**TASK GOAL**. Your answer must be an exact copy of the data below, minus any pictures.

**Stored items**.
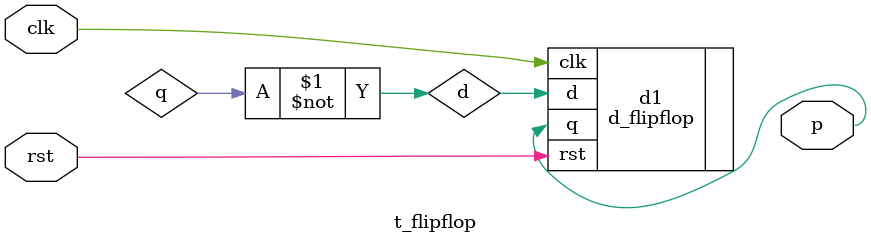
<source format=v>
`timescale 1ns / 1ps


module t_flipflop(input clk, input rst, output p);

  wire d;

  d_flipflop d1 (.clk(clk), .rst(rst), .d(d), .q(p));
  not not1 (d , q);


endmodule

</source>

**WRITTEN RESPONSE**.
<source format=v>
`timescale 1ns / 1ps


module t_flipflop(input clk, input rst, output p);

  wire d;

  d_flipflop d1 (.clk(clk), .rst(rst), .d(d), .q(p));
  not not1 (d , q);


endmodule

</source>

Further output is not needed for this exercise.